Utilizando la técnica que conocemos en el grabado con el nombre
de mesotinta, el artista con brocha y rodillo ennegrece meticulosamente
la tela previamente velada por el yeso. Su ejercicio, cual cachurero
de camino, consistirá en escarbar en esa negritud para hacer
aflorar lo que se oculta en el fondo del contenedor.

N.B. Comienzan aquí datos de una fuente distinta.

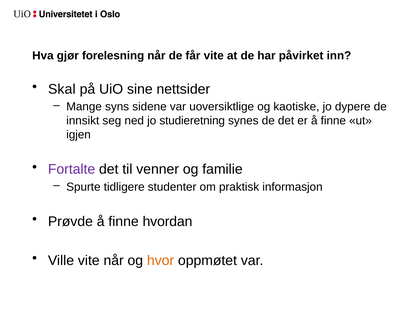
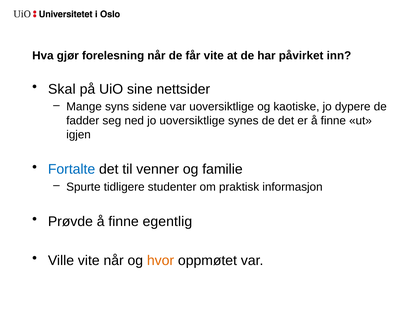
innsikt: innsikt -> fadder
jo studieretning: studieretning -> uoversiktlige
Fortalte colour: purple -> blue
hvordan: hvordan -> egentlig
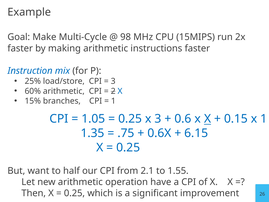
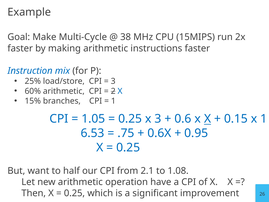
98: 98 -> 38
1.35: 1.35 -> 6.53
6.15: 6.15 -> 0.95
1.55: 1.55 -> 1.08
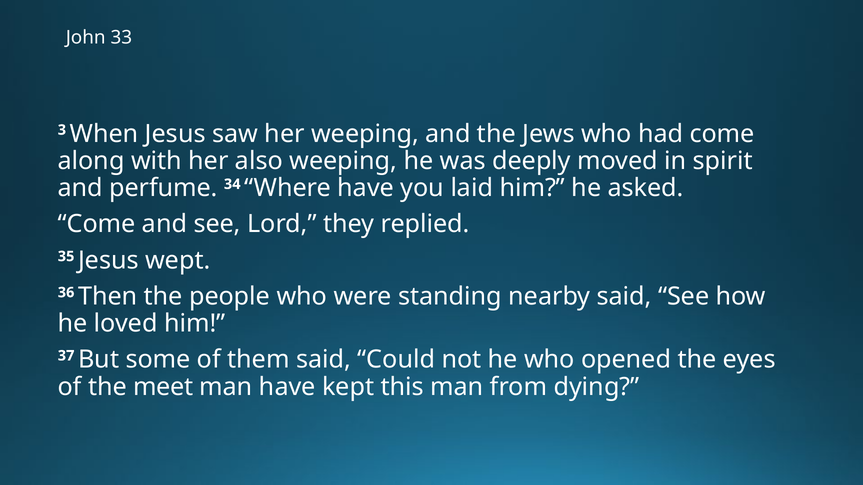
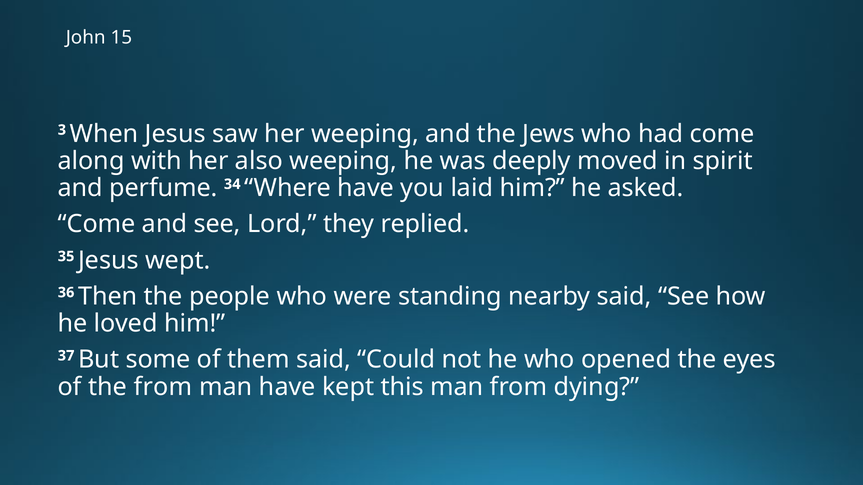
33: 33 -> 15
the meet: meet -> from
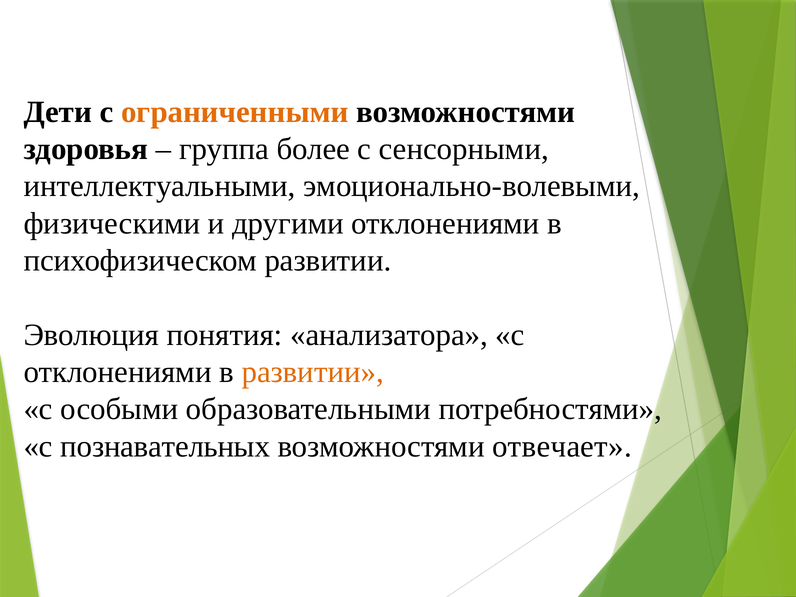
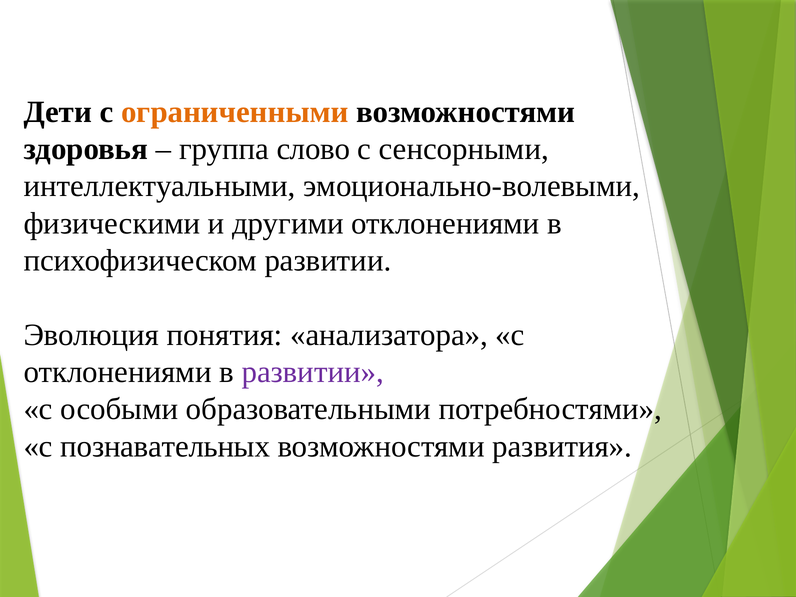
более: более -> слово
развитии at (313, 372) colour: orange -> purple
отвечает: отвечает -> развития
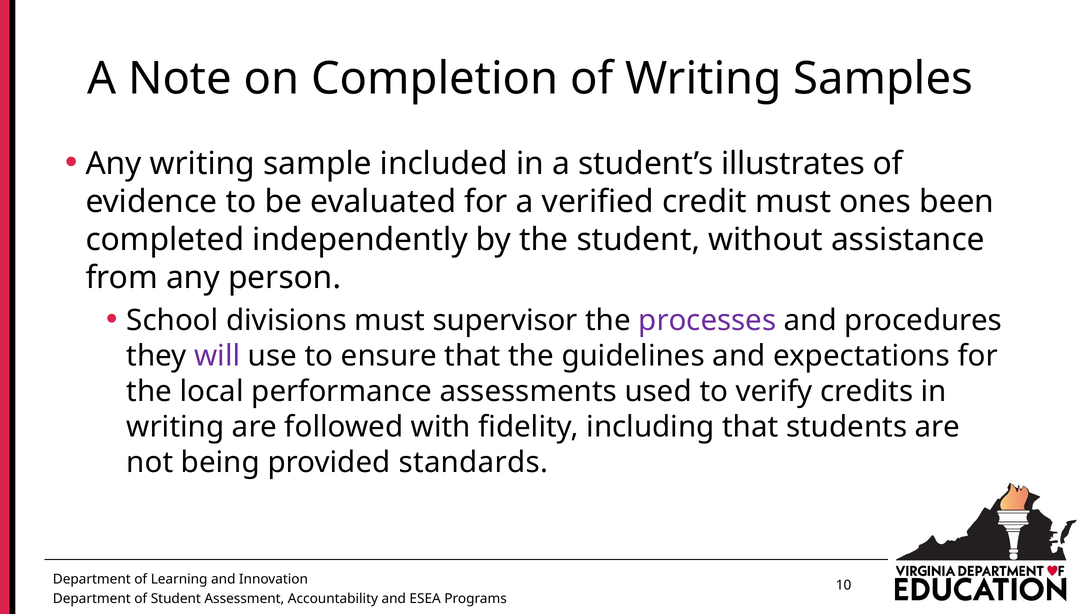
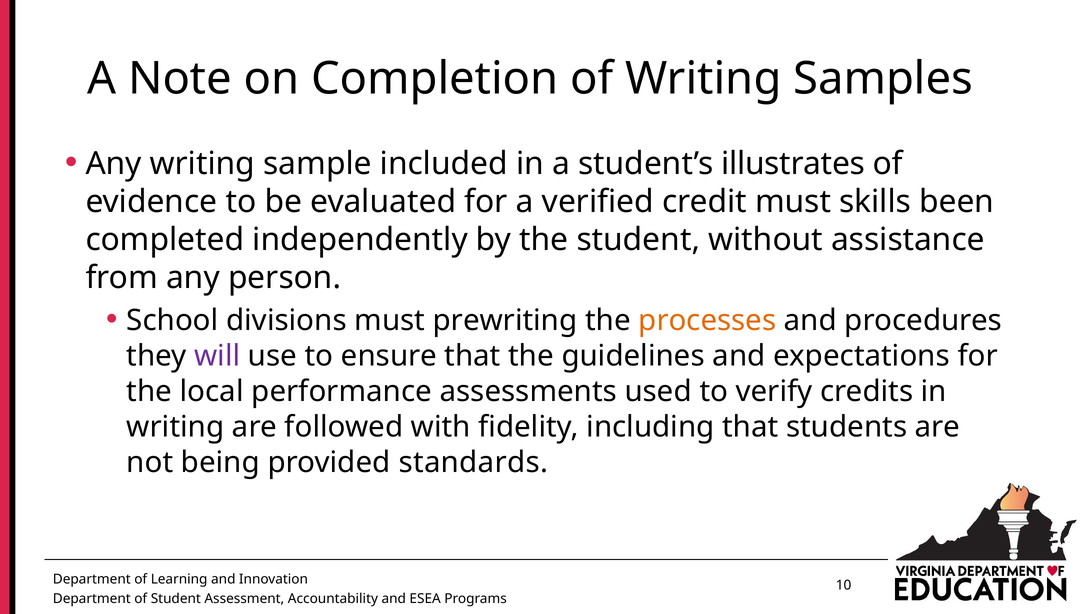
ones: ones -> skills
supervisor: supervisor -> prewriting
processes colour: purple -> orange
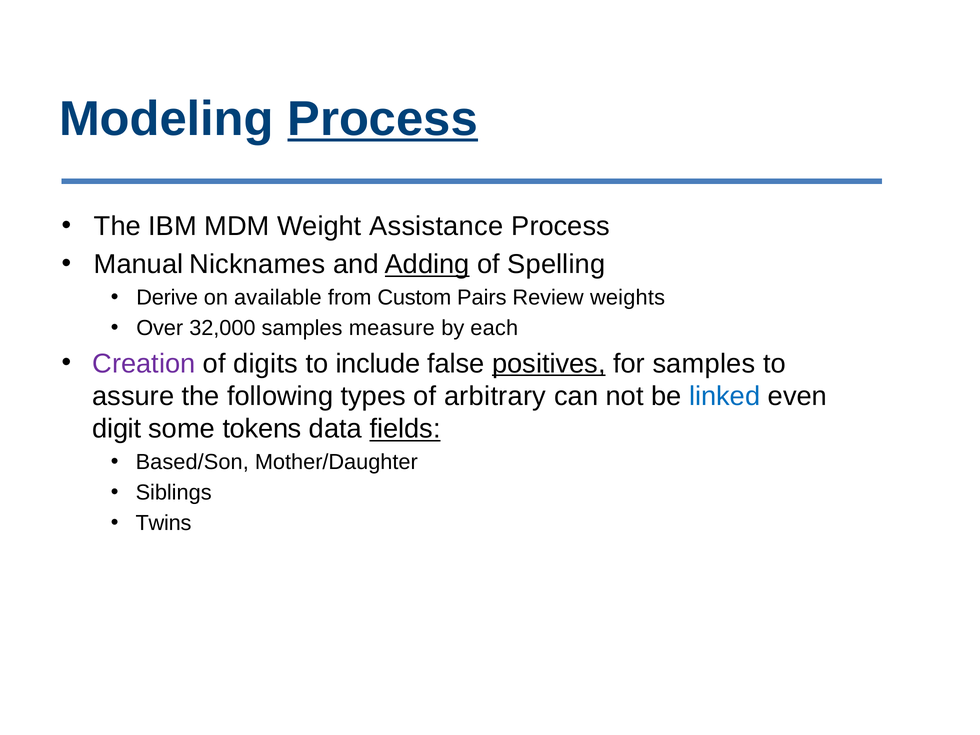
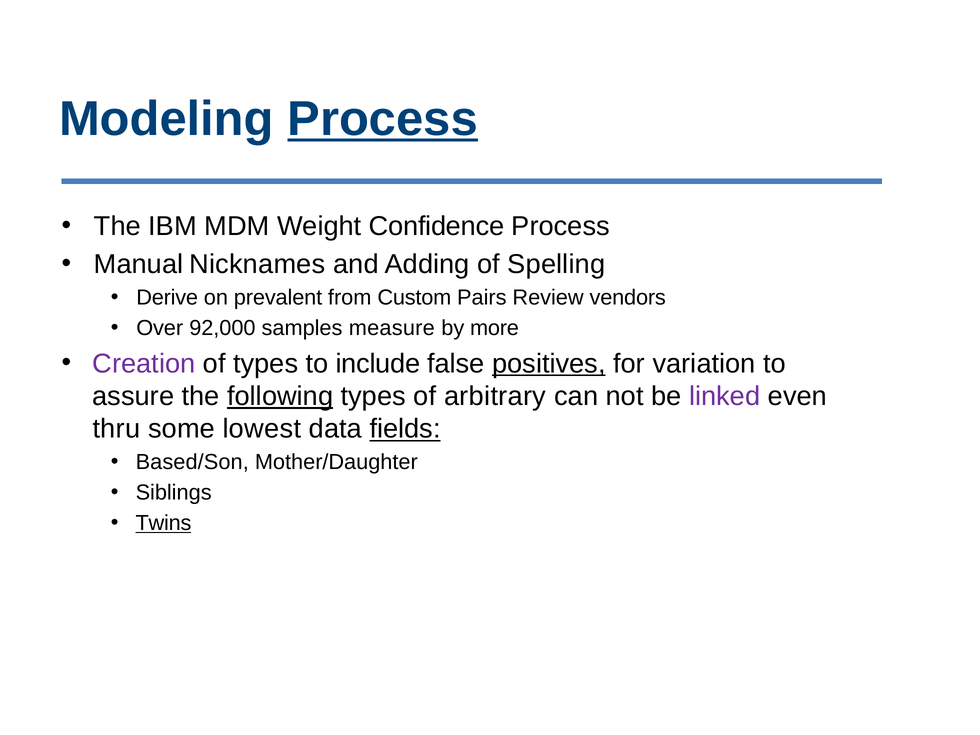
Assistance: Assistance -> Confidence
Adding underline: present -> none
available: available -> prevalent
weights: weights -> vendors
32,000: 32,000 -> 92,000
each: each -> more
of digits: digits -> types
for samples: samples -> variation
following underline: none -> present
linked colour: blue -> purple
digit: digit -> thru
tokens: tokens -> lowest
Twins underline: none -> present
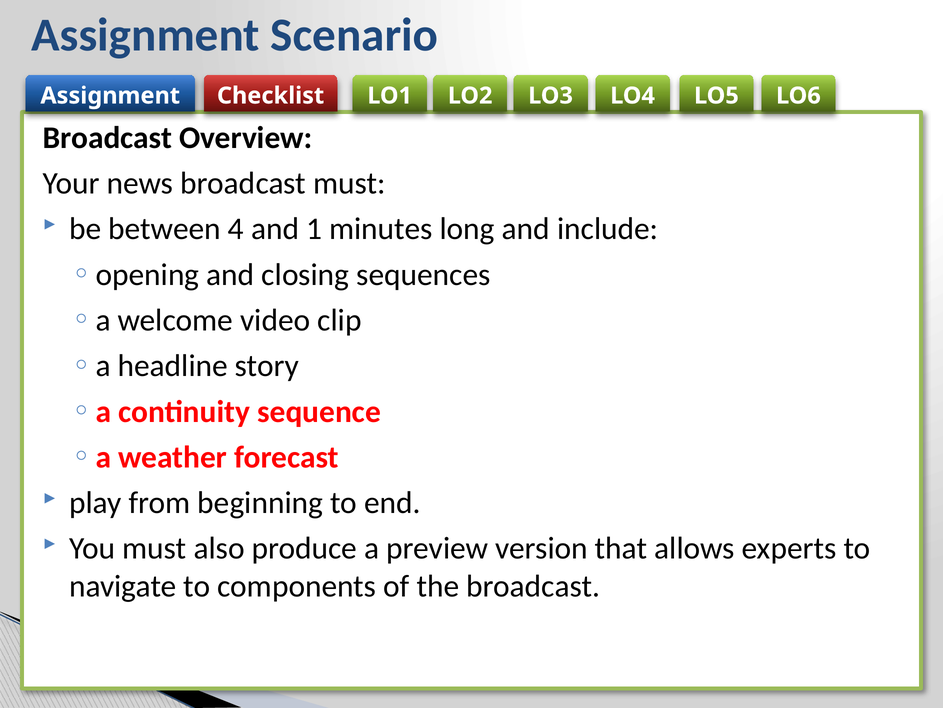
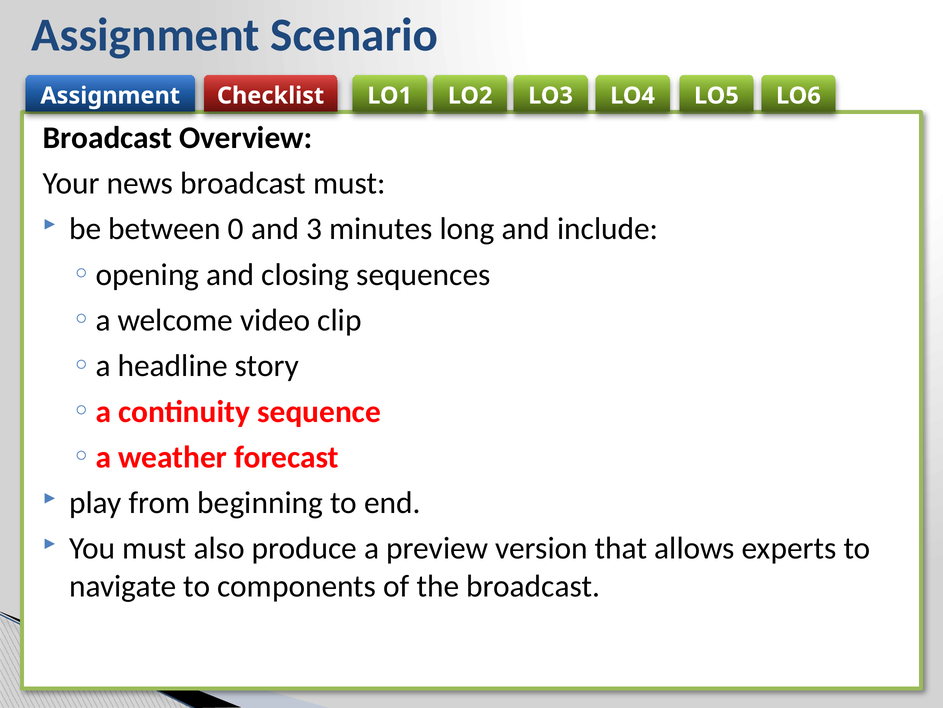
4: 4 -> 0
1: 1 -> 3
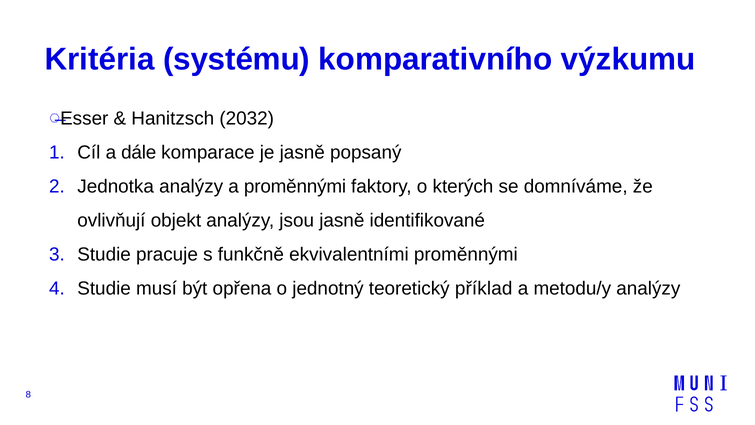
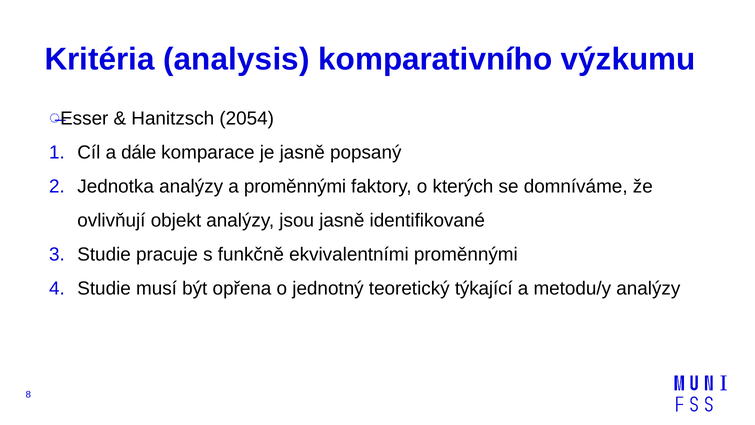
systému: systému -> analysis
2032: 2032 -> 2054
příklad: příklad -> týkající
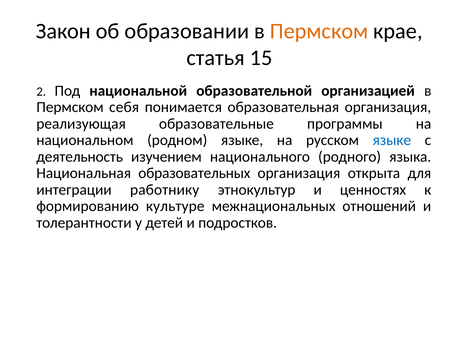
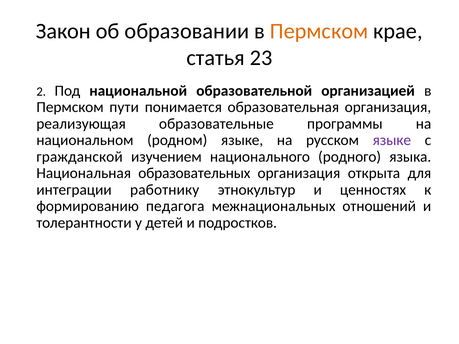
15: 15 -> 23
себя: себя -> пути
языке at (392, 140) colour: blue -> purple
деятельность: деятельность -> гражданской
культуре: культуре -> педагога
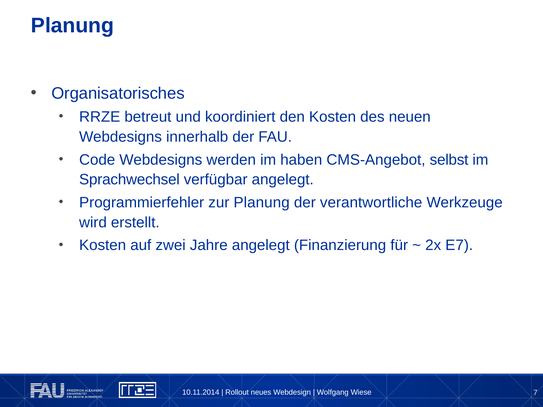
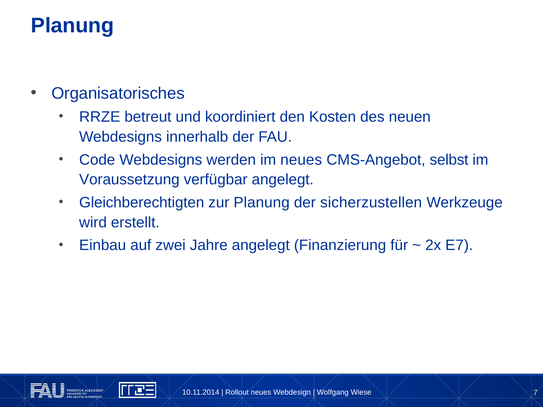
im haben: haben -> neues
Sprachwechsel: Sprachwechsel -> Voraussetzung
Programmierfehler: Programmierfehler -> Gleichberechtigten
verantwortliche: verantwortliche -> sicherzustellen
Kosten at (103, 245): Kosten -> Einbau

¿Qué se oculta en lo oscuro?, sería más
o menos la pregunta
Pero antes de intentar una respuesta, quisiera mencionar dos relaciones
que me ofrecen un marco de lectura; una que surge de la oposición
y otra por la semejanza: A primera y simple vista, y ya sea con una
mirada que toma distancia a varios metros de la tela o, por el contrario,
otra bien cercana, con la sola distancia que media entre el ojo y
la imagen de la tela en la pantalla del computador, los trabajos de
Menashe Katz aparecen como grandes fotografías en blanco y
negro de bucólicos paisajes campesinos. Sabemos que la utilización
del blanco negro y toda la gama de grises es característica
de la primera fotografía ésa previa al color, ésa
que nace como una manera de reproducir la realidad, lo que los ojos
ven, de la forma más fiel y mimética posible. Surge
entonces una contradicción básica, pues estamos frente
a una pintura que parece inocentemente fotográfica, pero que
a poco andar o más bien dicho observar, atrapa al receptor
en unas imágenes sugerentes, quizás oníricas,
que al parecer retratan paisajes interiores más cercanos al
sueño que al mundo de la vigilia y de la luz. Otra relación
que no puedo dejar de establecer, esta vez más bien por semejanza,
es la que surge entre el negro de la pintura acrílica que cubre
la totalidad de la tela, y el negro del plástico de las bolsas
de basura en calles y caminos, elemento obligado del paisaje en nuestra
cultura urbana y que aparece sugerido en algunas de ellas. Podríamos
pensar que esa pintura plástica sobre la tela, de alguna manera,
convierte a cada cuadro en el contenedor de las imágenes que
se dibujan sobre su superficie.
¿Qué se me oculta, entonces, en lo oscuro, ya sea en
esa aparente fotografía antigua, o bien dentro de esa bolsa
negra de polietileno (en estricto rigor de acrílico) con que
el artista cubre la tela a fuerza de brocha y rodillo? Son los caminos
y el caminar, la diagonal que surca insistentemente la tela buscando
el horizonte, hacia la luz. Es ese paisaje cubierto de telas desgarradas,
de sudarios que penden cual banderas en el follaje, es la presencia
de un caminante invisible que con una mochila cargada de recuerdos
y silencio, tanto sortea la basura del camino con horror, como se
detiene a contemplar morosamente los cadáveres que conforman
el paisaje. Pues ese paisaje campesino puede ser de pronto uno apocalíptico
(no puedo dejar de pensar en el Bosco), o más bien post apocalíptico,
y todo en él puede ser basura, desecho: desde elementos orgánicos
como un perro muerto, ramas y piedras, pasando por envolturas, trapos
como sudarios, hasta un bus y un viejo automóvil tragados por
la vegetación. Y en esa vegetación exuberante también
se dibuja ese lado oscuro de la Tierra, no ése consabido de
dadora de vida, sino más bien el otro, ése que devora,
ése que se alimenta de lo que traga.
Mientras la pintura cromática va vistiendo la blancura con
capas de color, el trabajo de Menashe Katz va desnudando la blancura
de las capas de negro que la guardan. Es el deseo del blanco, de la
luz cegadora que fulmina y ofrece la paz del desapego estable. Deseo
que se busca insistentemente en el frotar, raspar, escarbar en la
negra tela; del escarbar cuidadoso o empedernido, desde donde aparecen
las luces, tímidas o tenues, definidas o difusas y, junto con
ellas, los caminos a veces cubiertos de basura, pero que definitivamente
se resuelven en las diagonales que enflechan hacia la luz, hacia una
luz misteriosa e inasible.
Las imágenes de Menashe Katz surgen del blanco, atraviesan
el negro, para volver al blanco. Es un porfiado ejercicio de desentrañar
la luz, de buscar el nombre que se esconde en la nada.